Axis Camera Server Vulnerabilities Exposes Thousands of Organizations to Attack

Critical security flaws in Axis Communications’ surveillance infrastructure have left over 6,500 organizations worldwide vulnerable to sophisticated cyberattacks, with potential impacts spanning government agencies, educational institutions, and Fortune 500 companies.

The Swedish security camera manufacturer’s popular video surveillance products contain four distinct vulnerabilities that could allow attackers to gain complete control over camera networks and monitoring systems.

The vulnerabilities target Axis Communications’ proprietary Axis.Remoting communication protocol, which facilitates communication between camera management servers and client applications.

This protocol, used by both Axis Device Manager and Axis Camera Station software, enables centralized control of camera fleets across multiple locations.

The security flaws create an attack chain that culminates in pre-authentication remote code execution, effectively bypassing all security measures designed to protect these critical surveillance systems.

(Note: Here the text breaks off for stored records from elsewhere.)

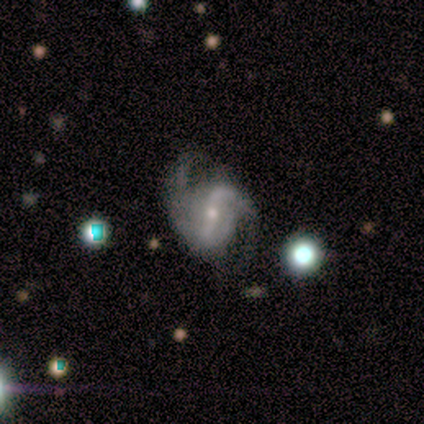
A featured or disk galaxy (100%) with a strong bar (40%, tied with weak), 2 (100%) loose (80%) spiral arms (100%) and a small central bulge (80%). Merging: none (60%).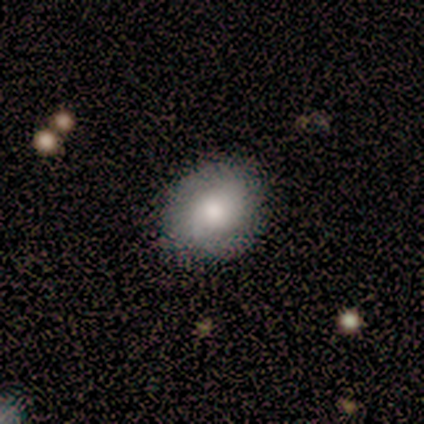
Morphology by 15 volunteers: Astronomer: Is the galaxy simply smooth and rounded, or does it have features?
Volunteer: smooth — 60% (runner-up: featured or disk, 40%).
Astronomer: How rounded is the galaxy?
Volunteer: in between — 78%.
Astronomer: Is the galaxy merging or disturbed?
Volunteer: none — 80%.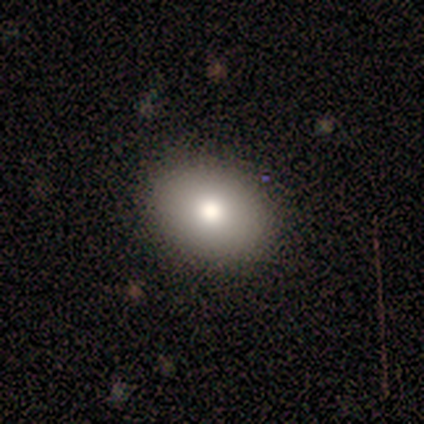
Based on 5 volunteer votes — Volunteers were most divided on "smooth or featured": smooth: 60%, featured or disk: 40%, star or artifact: 0%. More confident: merging — none (80%); how rounded — round (67%).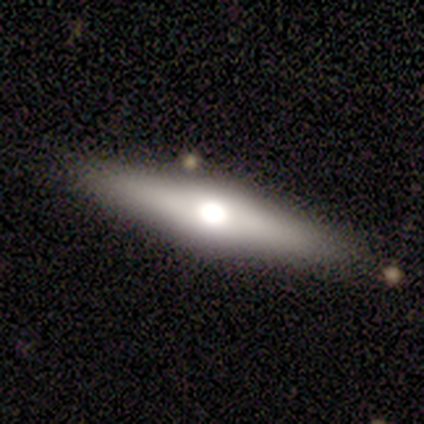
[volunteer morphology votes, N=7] This is likely a featured or disk galaxy (71%). It is clearly viewed edge-on (100%). Edge-on bulge: clearly rounded (100%). Merging: clearly none (100%).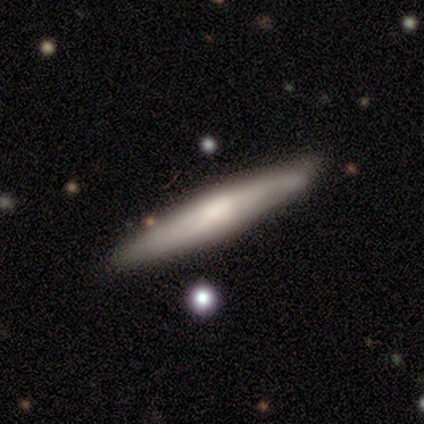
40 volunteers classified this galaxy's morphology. A smooth galaxy with no disk features (60%) that is cigar-shaped (88%). Merging: none (83%).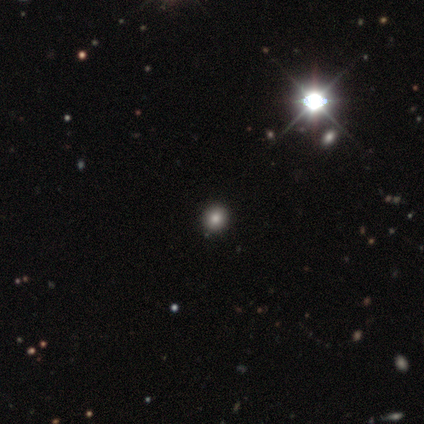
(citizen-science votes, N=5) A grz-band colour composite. It shows a smooth galaxy with no disk features (60%) that is round (100%). Merging: none (100%).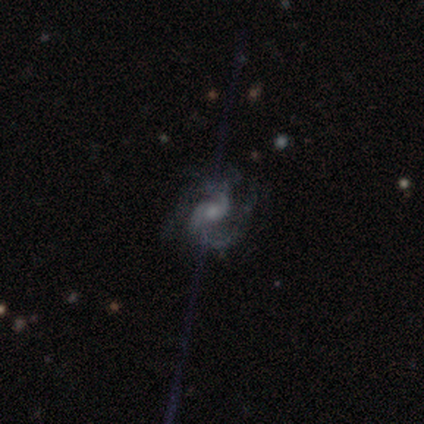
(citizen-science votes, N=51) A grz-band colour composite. It shows a featured or disk galaxy (90%) with no bar (63%), 2 (85%) medium (52%) spiral arms (100%) and a small central bulge (50%). Merging: none (70%).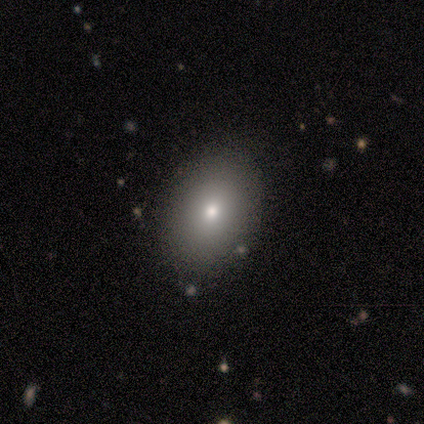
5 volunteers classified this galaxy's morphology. Smooth or featured? smooth (80%)
How rounded? in between (75%)
Merging? none (100%)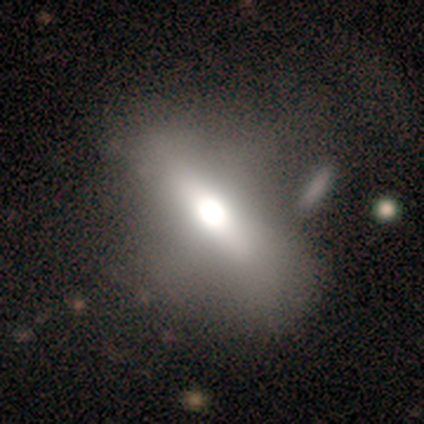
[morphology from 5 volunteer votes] A smooth galaxy with no disk features (40%, tied with featured or disk) that is in between round and cigar-shaped (50%, tied with cigar-shaped).

Vote fractions:
- Smooth or featured? smooth: 40% (tied) / featured or disk: 40% (tied) / star or artifact: 20%
- How rounded? in between: 50% (tied) / cigar-shaped: 50% (tied) / round: 0%
- Merging? none: 75% / minor disturbance: 25% / major disturbance: 0% / merger: 0%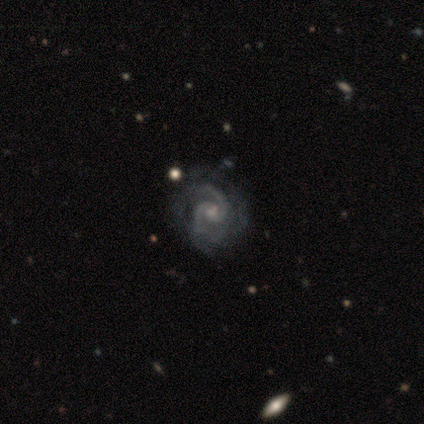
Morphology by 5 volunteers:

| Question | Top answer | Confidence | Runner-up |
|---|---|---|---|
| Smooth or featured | featured or disk | 100% | — |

Claroty researchers identified the vulnerabilities through extensive analysis of the Axis.Remoting protocol, discovering that the system’s reliance on self-signed certificates and lack of proper message authentication creates multiple attack vectors.

The research team developed a man-in-the-middle setup that revealed cleartext communications containing sensitive organizational information, including Windows domain credentials and system hostnames.

Internet scans conducted using services like Censys and Shodan revealed that approximately 3,856 vulnerable servers are located in the United States alone, with thousands more distributed globally.

Each compromised server potentially manages hundreds or thousands of individual cameras, exponentially amplifying the attack surface and potential impact.

Authentication Bypass and Remote Code Execution

The most severe vulnerability involves a critical authentication bypass mechanism within Axis.Remoting’s fallback HTTP protocol. While the primary TCP communication channel on port 55754 requires proper authentication, researchers discovered a hidden endpoint accessible via the /_/ path that allows anonymous access.

This endpoint utilizes the same underlying Axis.Remoting protocol but bypasses the AuthenticationSchemes.Negotiate requirement.

The authentication bypass enables attackers to exploit a dangerous deserialization vulnerability in the JSON processing component.

The system uses TypeNameHandling.Auto settings, allowing attackers to specify arbitrary object types through the $type field in JSON requests.

This configuration creates a pathway for attackers to instantiate malicious objects that execute code during the deserialization process.

Here below we have mentioned all the vulnerabilities:-

Successful exploitation grants attackers NT AUTHORITYSYSTEM privileges on Windows-based Axis servers, providing complete administrative control over the surveillance infrastructure.

From this privileged position, attackers can access live camera feeds, manipulate recordings, deploy malicious packages to individual cameras, and potentially use the compromised systems as pivot points for broader network infiltration.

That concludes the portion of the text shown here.